• _Problem to solve_: From the listing below, select every line where the word "Determines" appears.

• _Given data_:
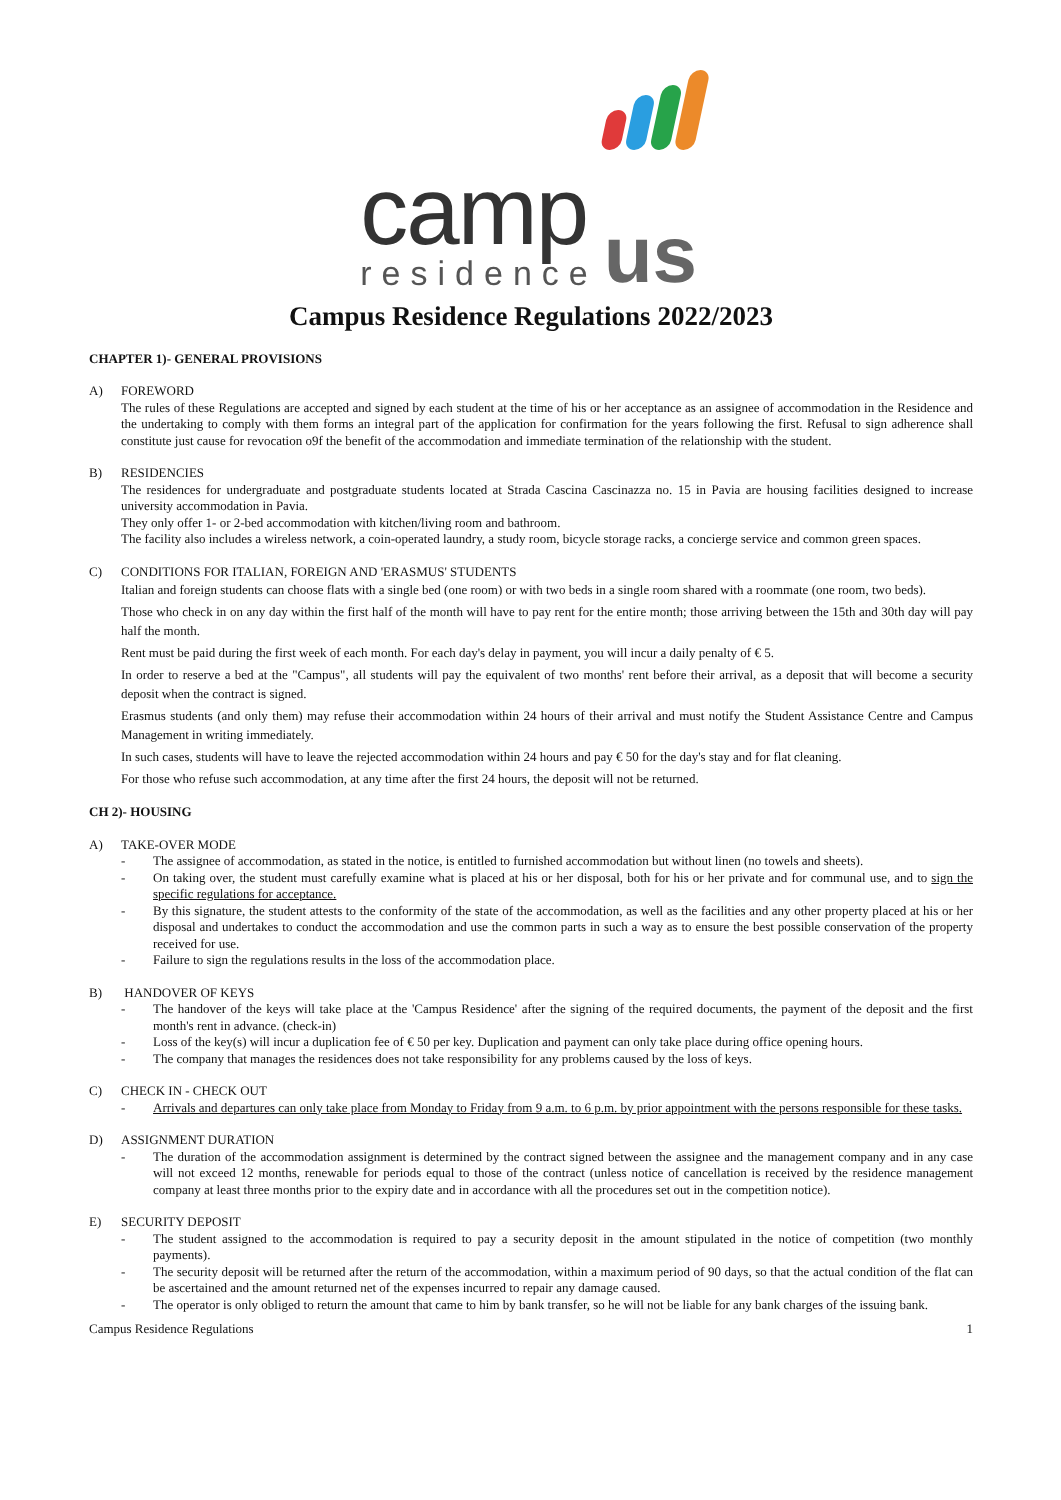camp
residence
us
Campus Residence Regulations 2022/2023
CHAPTER 1)- GENERAL PROVISIONS
A) FOREWORD
The rules of these Regulations are accepted and signed by each student at the time of his or her acceptance as an assignee of accommodation in the Residence and the undertaking to comply with them forms an integral part of the application for confirmation for the years following the first. Refusal to sign adherence shall constitute just cause for revocation o9f the benefit of the accommodation and immediate termination of the relationship with the student.
B) RESIDENCIES
The residences for undergraduate and postgraduate students located at Strada Cascina Cascinazza no. 15 in Pavia are housing facilities designed to increase university accommodation in Pavia.
They only offer 1- or 2-bed accommodation with kitchen/living room and bathroom.
The facility also includes a wireless network, a coin-operated laundry, a study room, bicycle storage racks, a concierge service and common green spaces.
C) CONDITIONS FOR ITALIAN, FOREIGN AND 'ERASMUS' STUDENTS
Italian and foreign students can choose flats with a single bed (one room) or with two beds in a single room shared with a roommate (one room, two beds).
Those who check in on any day within the first half of the month will have to pay rent for the entire month; those arriving between the 15th and 30th day will pay half the month.
Rent must be paid during the first week of each month. For each day's delay in payment, you will incur a daily penalty of € 5.
In order to reserve a bed at the "Campus", all students will pay the equivalent of two months' rent before their arrival, as a deposit that will become a security deposit when the contract is signed.
Erasmus students (and only them) may refuse their accommodation within 24 hours of their arrival and must notify the Student Assistance Centre and Campus Management in writing immediately.
In such cases, students will have to leave the rejected accommodation within 24 hours and pay € 50 for the day's stay and for flat cleaning.
For those who refuse such accommodation, at any time after the first 24 hours, the deposit will not be returned.
CH 2)- HOUSING
A) TAKE-OVER MODE
- The assignee of accommodation, as stated in the notice, is entitled to furnished accommodation but without linen (no towels and sheets).
- On taking over, the student must carefully examine what is placed at his or her disposal, both for his or her private and for communal use, and to sign the specific regulations for acceptance.
- By this signature, the student attests to the conformity of the state of the accommodation, as well as the facilities and any other property placed at his or her disposal and undertakes to conduct the accommodation and use the common parts in such a way as to ensure the best possible conservation of the property received for use.
- Failure to sign the regulations results in the loss of the accommodation place.
B) HANDOVER OF KEYS
- The handover of the keys will take place at the 'Campus Residence' after the signing of the required documents, the payment of the deposit and the first month's rent in advance. (check-in)
- Loss of the key(s) will incur a duplication fee of € 50 per key. Duplication and payment can only take place during office opening hours.
- The company that manages the residences does not take responsibility for any problems caused by the loss of keys.
C) CHECK IN - CHECK OUT
- Arrivals and departures can only take place from Monday to Friday from 9 a.m. to 6 p.m. by prior appointment with the persons responsible for these tasks.
D) ASSIGNMENT DURATION
- The duration of the accommodation assignment is determined by the contract signed between the assignee and the management company and in any case will not exceed 12 months, renewable for periods equal to those of the contract (unless notice of cancellation is received by the residence management company at least three months prior to the expiry date and in accordance with all the procedures set out in the competition notice).
E) SECURITY DEPOSIT
- The student assigned to the accommodation is required to pay a security deposit in the amount stipulated in the notice of competition (two monthly payments).
- The security deposit will be returned after the return of the accommodation, within a maximum period of 90 days, so that the actual condition of the flat can be ascertained and the amount returned net of the expenses incurred to repair any damage caused.
- The operator is only obliged to return the amount that came to him by bank transfer, so he will not be liable for any bank charges of the issuing bank.
Campus Residence Regulations 1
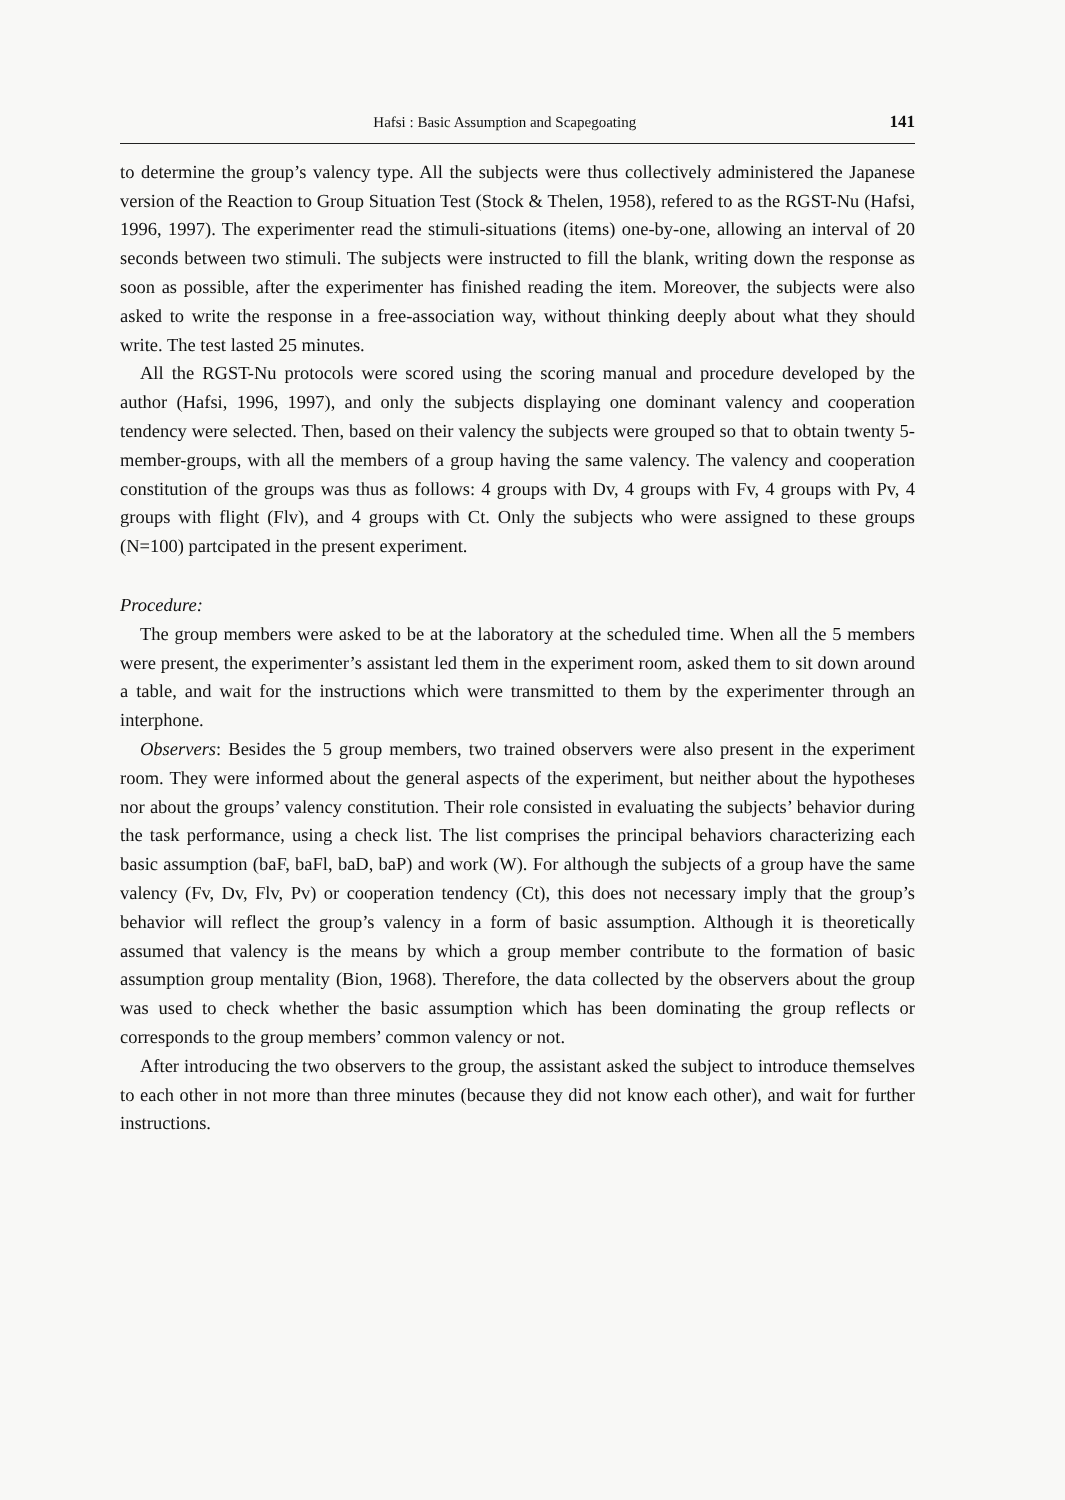Hafsi : Basic Assumption and Scapegoating 141
to determine the group’s valency type. All the subjects were thus collectively administered the Japanese version of the Reaction to Group Situation Test (Stock & Thelen, 1958), refered to as the RGST-Nu (Hafsi, 1996, 1997). The experimenter read the stimuli-situations (items) one-by-one, allowing an interval of 20 seconds between two stimuli. The subjects were instructed to fill the blank, writing down the response as soon as possible, after the experimenter has finished reading the item. Moreover, the subjects were also asked to write the response in a free-association way, without thinking deeply about what they should write. The test lasted 25 minutes.
All the RGST-Nu protocols were scored using the scoring manual and procedure developed by the author (Hafsi, 1996, 1997), and only the subjects displaying one dominant valency and cooperation tendency were selected. Then, based on their valency the subjects were grouped so that to obtain twenty 5-member-groups, with all the members of a group having the same valency. The valency and cooperation constitution of the groups was thus as follows: 4 groups with Dv, 4 groups with Fv, 4 groups with Pv, 4 groups with flight (Flv), and 4 groups with Ct. Only the subjects who were assigned to these groups (N=100) partcipated in the present experiment.
Procedure:
The group members were asked to be at the laboratory at the scheduled time. When all the 5 members were present, the experimenter’s assistant led them in the experiment room, asked them to sit down around a table, and wait for the instructions which were transmitted to them by the experimenter through an interphone.
Observers: Besides the 5 group members, two trained observers were also present in the experiment room. They were informed about the general aspects of the experiment, but neither about the hypotheses nor about the groups’ valency constitution. Their role consisted in evaluating the subjects’ behavior during the task performance, using a check list. The list comprises the principal behaviors characterizing each basic assumption (baF, baFl, baD, baP) and work (W). For although the subjects of a group have the same valency (Fv, Dv, Flv, Pv) or cooperation tendency (Ct), this does not necessary imply that the group’s behavior will reflect the group’s valency in a form of basic assumption. Although it is theoretically assumed that valency is the means by which a group member contribute to the formation of basic assumption group mentality (Bion, 1968). Therefore, the data collected by the observers about the group was used to check whether the basic assumption which has been dominating the group reflects or corresponds to the group members’ common valency or not.
After introducing the two observers to the group, the assistant asked the subject to introduce themselves to each other in not more than three minutes (because they did not know each other), and wait for further instructions.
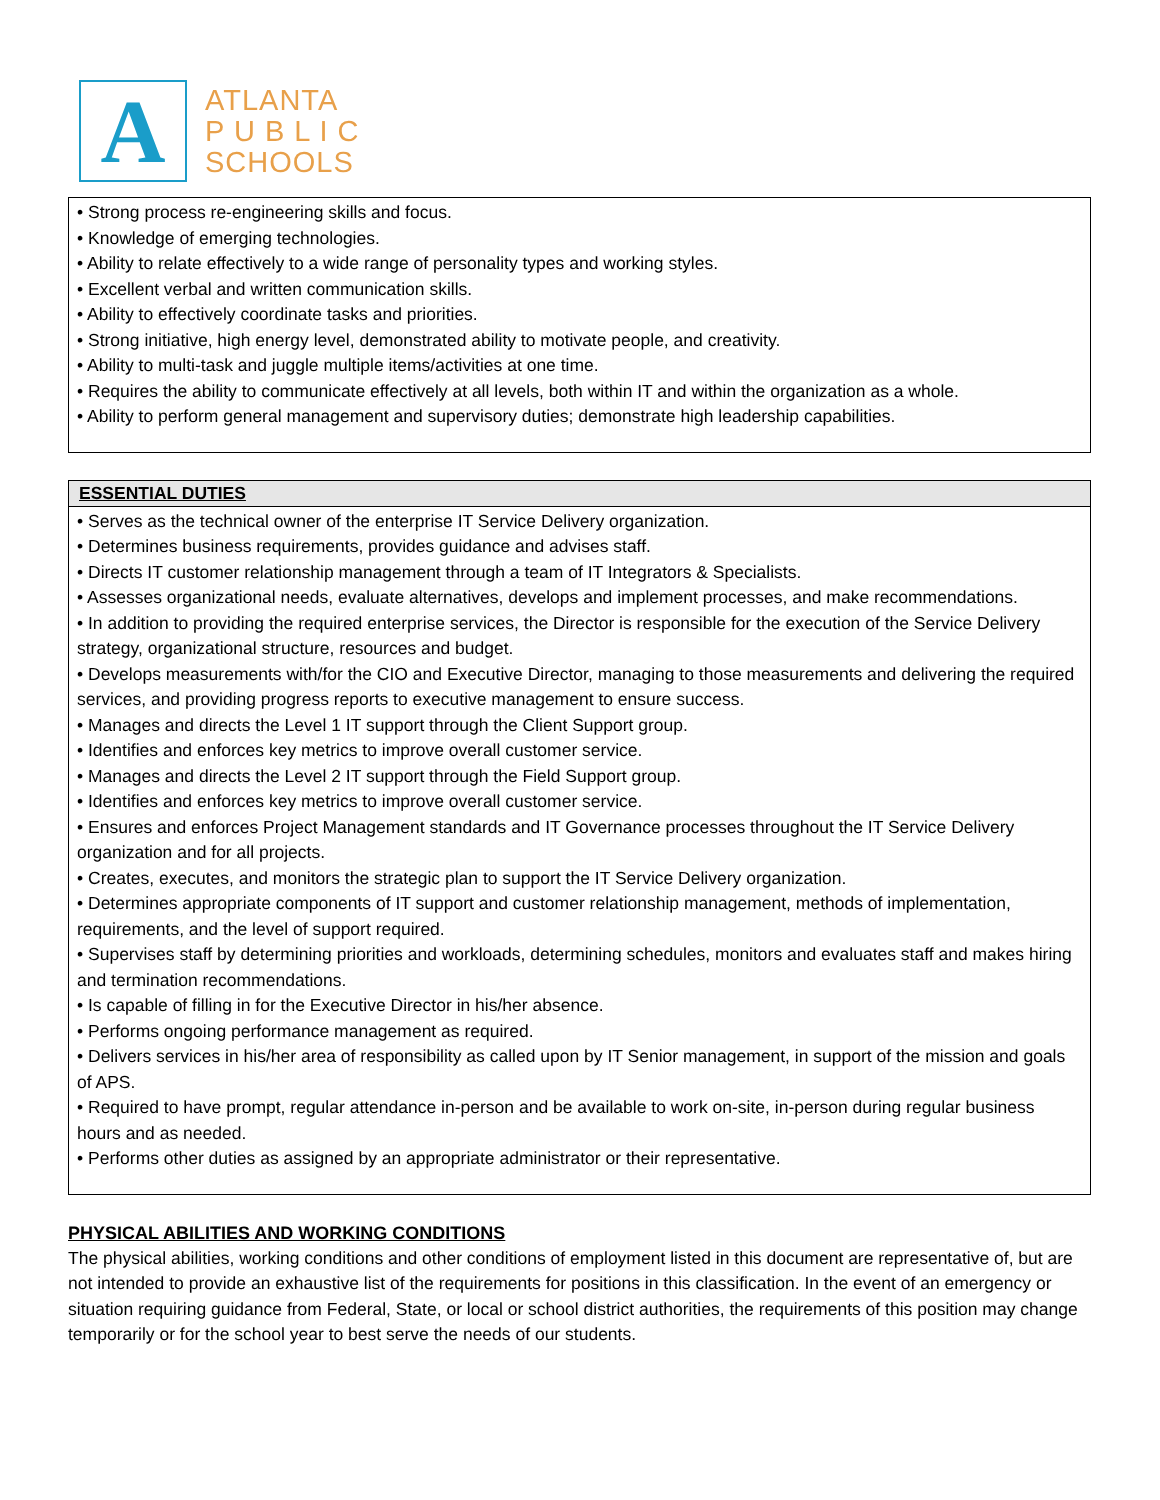A
ATLANTA
P U B L I C
SCHOOLS
• Strong process re-engineering skills and focus.
• Knowledge of emerging technologies.
• Ability to relate effectively to a wide range of personality types and working styles.
• Excellent verbal and written communication skills.
• Ability to effectively coordinate tasks and priorities.
• Strong initiative, high energy level, demonstrated ability to motivate people, and creativity.
• Ability to multi-task and juggle multiple items/activities at one time.
• Requires the ability to communicate effectively at all levels, both within IT and within the organization as a whole.
• Ability to perform general management and supervisory duties; demonstrate high leadership capabilities.
ESSENTIAL DUTIES
• Serves as the technical owner of the enterprise IT Service Delivery organization.
• Determines business requirements, provides guidance and advises staff.
• Directs IT customer relationship management through a team of IT Integrators & Specialists.
• Assesses organizational needs, evaluate alternatives, develops and implement processes, and make recommendations.
• In addition to providing the required enterprise services, the Director is responsible for the execution of the Service Delivery strategy, organizational structure, resources and budget.
• Develops measurements with/for the CIO and Executive Director, managing to those measurements and delivering the required services, and providing progress reports to executive management to ensure success.
• Manages and directs the Level 1 IT support through the Client Support group.
• Identifies and enforces key metrics to improve overall customer service.
• Manages and directs the Level 2 IT support through the Field Support group.
• Identifies and enforces key metrics to improve overall customer service.
• Ensures and enforces Project Management standards and IT Governance processes throughout the IT Service Delivery organization and for all projects.
• Creates, executes, and monitors the strategic plan to support the IT Service Delivery organization.
• Determines appropriate components of IT support and customer relationship management, methods of implementation, requirements, and the level of support required.
• Supervises staff by determining priorities and workloads, determining schedules, monitors and evaluates staff and makes hiring and termination recommendations.
• Is capable of filling in for the Executive Director in his/her absence.
• Performs ongoing performance management as required.
• Delivers services in his/her area of responsibility as called upon by IT Senior management, in support of the mission and goals of APS.
• Required to have prompt, regular attendance in-person and be available to work on-site, in-person during regular business hours and as needed.
• Performs other duties as assigned by an appropriate administrator or their representative.
PHYSICAL ABILITIES AND WORKING CONDITIONS
The physical abilities, working conditions and other conditions of employment listed in this document are representative of, but are not intended to provide an exhaustive list of the requirements for positions in this classification. In the event of an emergency or situation requiring guidance from Federal, State, or local or school district authorities, the requirements of this position may change temporarily or for the school year to best serve the needs of our students.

• _Answer below_:
• Determines business requirements, provides guidance and advises staff.
• Determines appropriate components of IT support and customer relationship management, methods of implementation, requirements, and the level of support required.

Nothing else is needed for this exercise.